Exercise requirements: Reproduce verbatim the lines of the data below, from the line with "order: Asterales" through the end of the data.
--- Supplied records ---
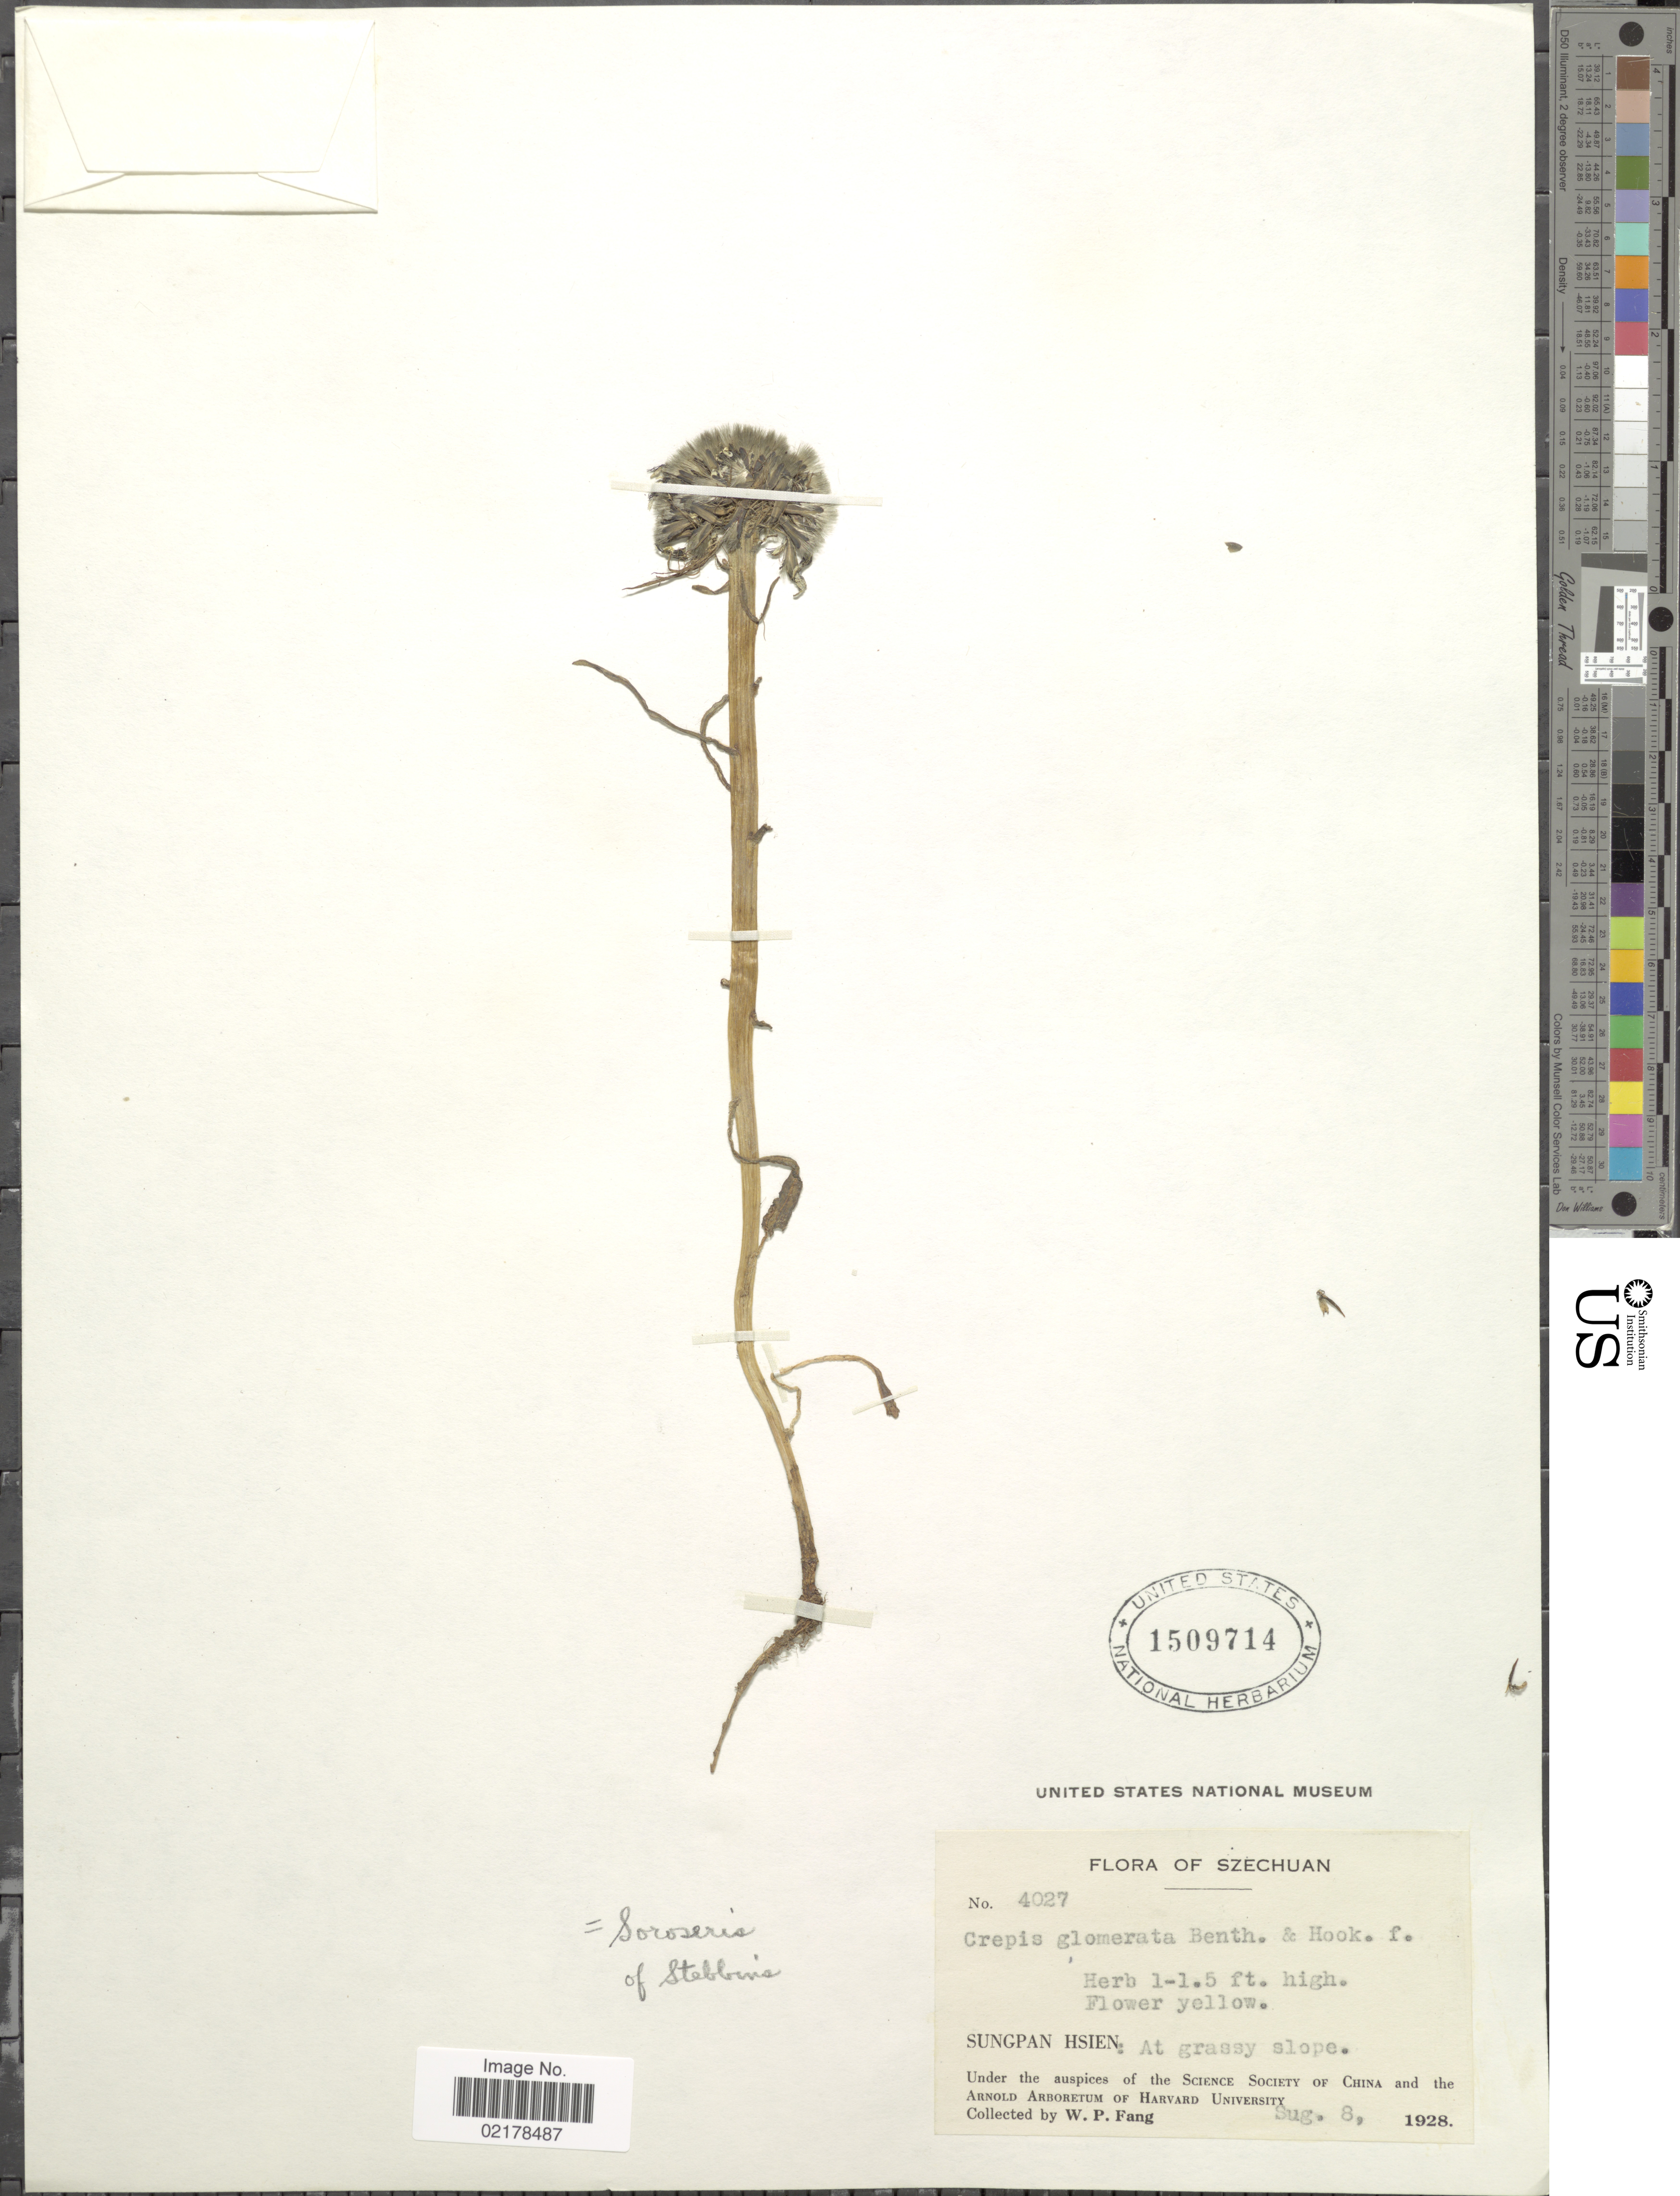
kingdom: Plantae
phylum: Tracheophyta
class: Magnoliopsida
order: Asterales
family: Asteraceae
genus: Soroseris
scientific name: Soroseris glomerata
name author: (Decne.) Stebbins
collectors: W. P. Fang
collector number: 4027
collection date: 1928-09-08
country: China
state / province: Sichuan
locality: Szechuan, Sungpan Hsien: At grassy slope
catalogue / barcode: US 1509714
---
Right answer:
order: Asterales
family: Asteraceae
genus: Soroseris
scientific name: Soroseris glomerata
name author: (Decne.) Stebbins
collectors: W. P. Fang
collector number: 4027
collection date: 1928-09-08
country: China
state / province: Sichuan
locality: Szechuan, Sungpan Hsien: At grassy slope
catalogue / barcode: US 1509714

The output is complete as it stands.